INFORMATION PROVIDED:
━━━
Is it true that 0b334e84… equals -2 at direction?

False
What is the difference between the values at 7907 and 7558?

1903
━━━
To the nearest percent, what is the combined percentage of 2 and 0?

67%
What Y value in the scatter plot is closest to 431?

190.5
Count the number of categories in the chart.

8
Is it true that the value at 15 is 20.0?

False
━━━
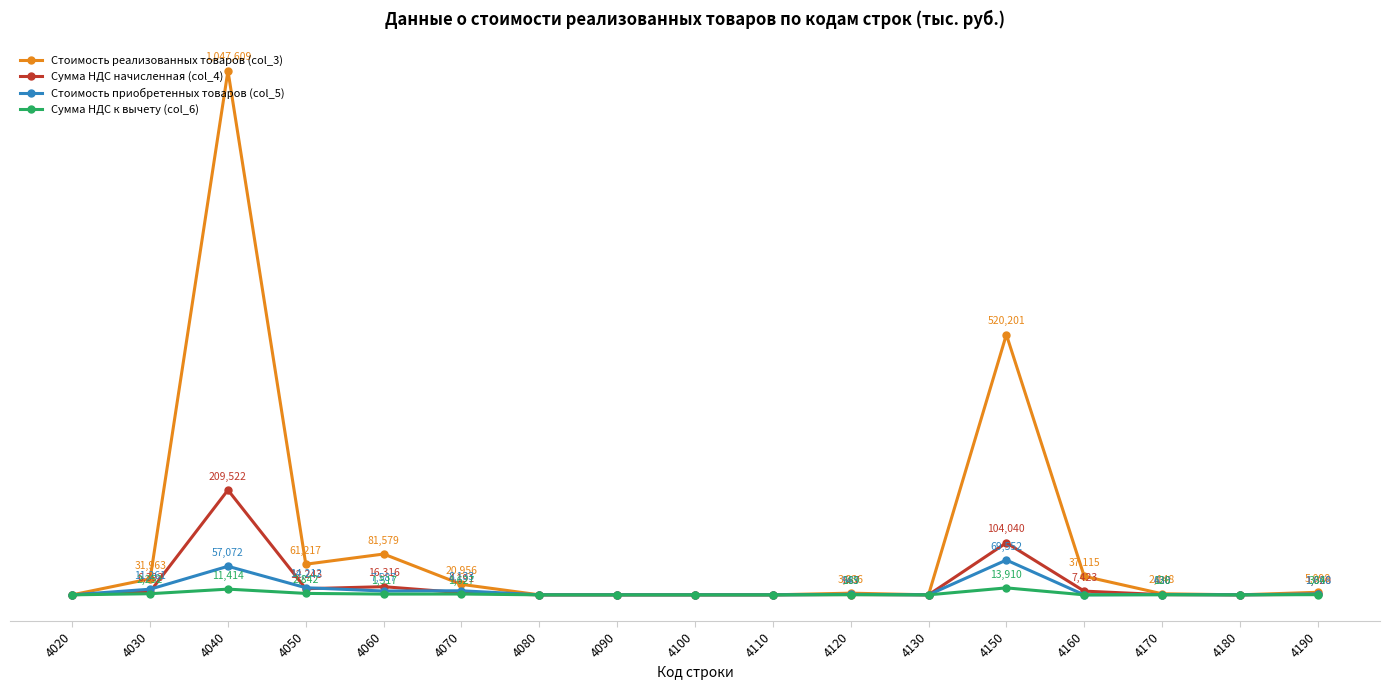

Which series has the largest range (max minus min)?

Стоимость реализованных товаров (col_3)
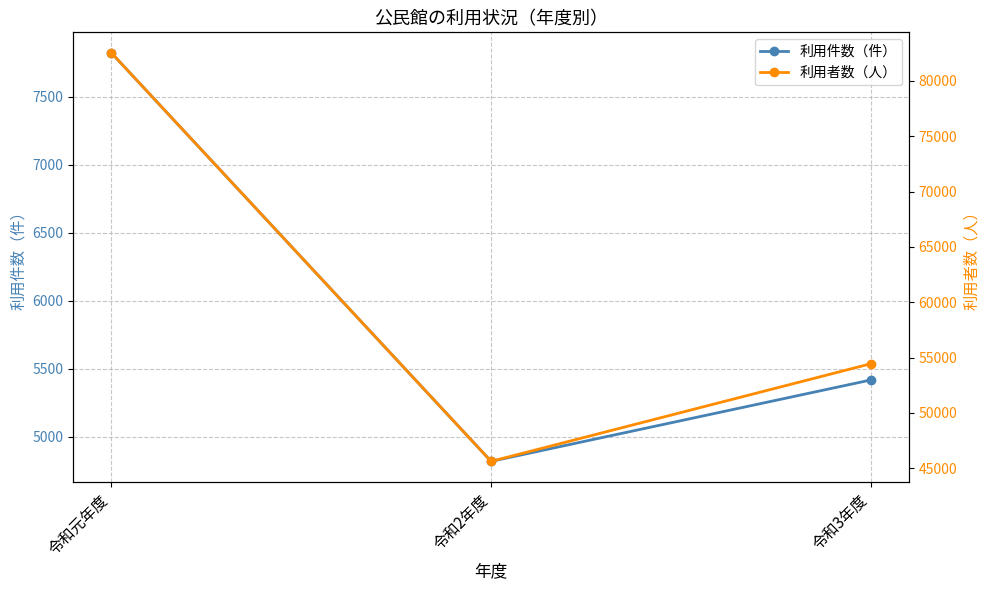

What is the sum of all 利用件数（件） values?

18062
━━━
WHAT TO DO: Count the lines of the items above where the string "that" appears, with uppercase and lowercase treated as different. Reply with the number alone.

ANSWER BELOW: 2